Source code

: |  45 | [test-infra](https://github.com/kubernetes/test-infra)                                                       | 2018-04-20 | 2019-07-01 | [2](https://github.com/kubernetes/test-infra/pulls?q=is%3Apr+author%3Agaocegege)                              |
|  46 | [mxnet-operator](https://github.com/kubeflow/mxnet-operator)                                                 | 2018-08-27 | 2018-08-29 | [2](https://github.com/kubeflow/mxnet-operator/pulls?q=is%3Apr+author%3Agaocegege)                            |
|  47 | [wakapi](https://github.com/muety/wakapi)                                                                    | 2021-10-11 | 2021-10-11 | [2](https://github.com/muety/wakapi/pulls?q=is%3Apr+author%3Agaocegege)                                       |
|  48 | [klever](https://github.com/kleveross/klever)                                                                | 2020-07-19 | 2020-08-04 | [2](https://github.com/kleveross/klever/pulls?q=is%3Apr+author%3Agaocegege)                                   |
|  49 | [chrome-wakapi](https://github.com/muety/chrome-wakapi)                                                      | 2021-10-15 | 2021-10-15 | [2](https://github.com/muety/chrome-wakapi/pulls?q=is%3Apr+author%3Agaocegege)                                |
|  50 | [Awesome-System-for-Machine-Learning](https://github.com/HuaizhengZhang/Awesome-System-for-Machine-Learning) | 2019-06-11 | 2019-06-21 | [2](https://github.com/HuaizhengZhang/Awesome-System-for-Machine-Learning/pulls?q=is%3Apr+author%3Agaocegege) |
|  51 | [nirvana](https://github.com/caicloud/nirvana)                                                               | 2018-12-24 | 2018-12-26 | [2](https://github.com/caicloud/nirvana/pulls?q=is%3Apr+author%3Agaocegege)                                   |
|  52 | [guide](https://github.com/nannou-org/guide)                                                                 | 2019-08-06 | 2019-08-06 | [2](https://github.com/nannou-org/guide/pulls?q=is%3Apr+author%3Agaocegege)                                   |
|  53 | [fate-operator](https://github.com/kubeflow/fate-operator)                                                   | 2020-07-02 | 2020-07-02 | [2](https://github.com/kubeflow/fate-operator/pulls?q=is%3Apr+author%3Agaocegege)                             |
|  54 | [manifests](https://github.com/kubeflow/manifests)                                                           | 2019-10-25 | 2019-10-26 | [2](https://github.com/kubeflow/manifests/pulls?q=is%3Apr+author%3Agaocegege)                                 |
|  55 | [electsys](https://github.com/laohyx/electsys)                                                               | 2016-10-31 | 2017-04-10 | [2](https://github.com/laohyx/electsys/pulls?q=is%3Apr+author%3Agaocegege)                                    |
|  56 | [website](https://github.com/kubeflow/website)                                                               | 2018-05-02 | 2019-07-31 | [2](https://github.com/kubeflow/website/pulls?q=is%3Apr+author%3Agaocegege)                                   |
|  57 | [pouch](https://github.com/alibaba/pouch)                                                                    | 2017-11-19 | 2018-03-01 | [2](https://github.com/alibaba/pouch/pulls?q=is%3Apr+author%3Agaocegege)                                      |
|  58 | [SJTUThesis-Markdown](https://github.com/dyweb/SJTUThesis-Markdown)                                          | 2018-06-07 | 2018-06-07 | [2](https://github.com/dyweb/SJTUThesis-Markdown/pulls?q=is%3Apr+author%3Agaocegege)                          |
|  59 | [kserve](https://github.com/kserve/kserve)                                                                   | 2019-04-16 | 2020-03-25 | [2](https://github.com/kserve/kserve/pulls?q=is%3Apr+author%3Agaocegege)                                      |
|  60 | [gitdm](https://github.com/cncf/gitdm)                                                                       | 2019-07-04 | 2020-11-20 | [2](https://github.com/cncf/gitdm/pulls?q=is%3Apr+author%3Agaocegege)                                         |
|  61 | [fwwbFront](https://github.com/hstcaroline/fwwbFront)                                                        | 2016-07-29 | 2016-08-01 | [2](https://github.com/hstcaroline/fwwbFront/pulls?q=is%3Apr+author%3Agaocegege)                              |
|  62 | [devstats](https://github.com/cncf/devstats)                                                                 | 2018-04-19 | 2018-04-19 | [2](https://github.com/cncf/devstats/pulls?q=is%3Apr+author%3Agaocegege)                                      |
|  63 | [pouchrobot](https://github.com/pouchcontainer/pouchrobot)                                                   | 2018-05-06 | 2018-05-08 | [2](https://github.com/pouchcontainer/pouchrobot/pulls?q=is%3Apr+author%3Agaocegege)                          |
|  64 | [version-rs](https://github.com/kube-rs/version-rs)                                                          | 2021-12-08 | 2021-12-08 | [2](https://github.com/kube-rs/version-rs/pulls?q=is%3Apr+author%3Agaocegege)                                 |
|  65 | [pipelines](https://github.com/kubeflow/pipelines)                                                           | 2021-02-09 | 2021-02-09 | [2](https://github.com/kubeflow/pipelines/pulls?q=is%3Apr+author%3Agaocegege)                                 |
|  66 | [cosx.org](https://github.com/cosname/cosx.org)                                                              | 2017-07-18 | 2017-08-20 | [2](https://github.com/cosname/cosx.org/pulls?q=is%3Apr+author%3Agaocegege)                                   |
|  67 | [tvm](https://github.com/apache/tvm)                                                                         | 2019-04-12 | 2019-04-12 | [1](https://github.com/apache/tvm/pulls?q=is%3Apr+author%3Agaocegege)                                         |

*INSTRUCTIONS FOR THE TASK*.
Return every line of the entries above that the string "muety" appears in.

*RESPONSE AREA*.
|  47 | [wakapi](https://github.com/muety/wakapi)                                                                    | 2021-10-11 | 2021-10-11 | [2](https://github.com/muety/wakapi/pulls?q=is%3Apr+author%3Agaocegege)                                       |
|  49 | [chrome-wakapi](https://github.com/muety/chrome-wakapi)                                                      | 2021-10-15 | 2021-10-15 | [2](https://github.com/muety/chrome-wakapi/pulls?q=is%3Apr+author%3Agaocegege)                                |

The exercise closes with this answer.